### What this task involves
Copy exactly the stretch of data below from the line with "index mcp: (255, 618)" through the line with "thumb cmc: (488, 588)", including both of those lines.

(Extracted records)
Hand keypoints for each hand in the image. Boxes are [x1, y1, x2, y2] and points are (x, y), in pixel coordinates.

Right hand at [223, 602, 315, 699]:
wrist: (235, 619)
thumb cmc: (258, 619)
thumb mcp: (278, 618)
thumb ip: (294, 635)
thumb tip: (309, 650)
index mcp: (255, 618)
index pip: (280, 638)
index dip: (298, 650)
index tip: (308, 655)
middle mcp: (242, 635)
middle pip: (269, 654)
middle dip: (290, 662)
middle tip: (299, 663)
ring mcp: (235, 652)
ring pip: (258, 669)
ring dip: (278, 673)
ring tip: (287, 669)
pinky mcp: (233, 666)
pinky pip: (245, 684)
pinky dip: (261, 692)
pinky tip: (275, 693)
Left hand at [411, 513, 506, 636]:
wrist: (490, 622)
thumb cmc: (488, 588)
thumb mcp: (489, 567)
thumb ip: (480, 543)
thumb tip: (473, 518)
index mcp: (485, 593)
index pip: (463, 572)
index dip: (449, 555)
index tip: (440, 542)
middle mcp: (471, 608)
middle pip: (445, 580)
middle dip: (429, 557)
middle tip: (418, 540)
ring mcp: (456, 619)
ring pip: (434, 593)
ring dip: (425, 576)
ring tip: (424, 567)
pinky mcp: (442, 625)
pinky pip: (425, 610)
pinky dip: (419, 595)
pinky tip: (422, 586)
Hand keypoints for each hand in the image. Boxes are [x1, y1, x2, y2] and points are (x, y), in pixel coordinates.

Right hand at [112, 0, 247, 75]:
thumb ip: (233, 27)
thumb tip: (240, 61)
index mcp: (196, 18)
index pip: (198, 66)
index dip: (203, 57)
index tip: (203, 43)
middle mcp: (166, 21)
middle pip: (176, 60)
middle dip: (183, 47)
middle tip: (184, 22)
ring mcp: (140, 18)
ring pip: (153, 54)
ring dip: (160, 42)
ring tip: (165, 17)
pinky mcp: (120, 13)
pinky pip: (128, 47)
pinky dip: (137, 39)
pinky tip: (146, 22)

### Problem solution
index mcp: (255, 618)
index pip: (280, 638)
index dip: (298, 650)
index tip: (308, 655)
middle mcp: (242, 635)
middle pip: (269, 654)
middle dip: (290, 662)
middle tip: (299, 663)
ring mcp: (235, 652)
ring pip: (258, 669)
ring dip: (278, 673)
ring tip: (287, 669)
pinky mcp: (233, 666)
pinky pip: (245, 684)
pinky dip: (261, 692)
pinky tip: (275, 693)
Left hand at [411, 513, 506, 636]:
wrist: (490, 622)
thumb cmc: (488, 588)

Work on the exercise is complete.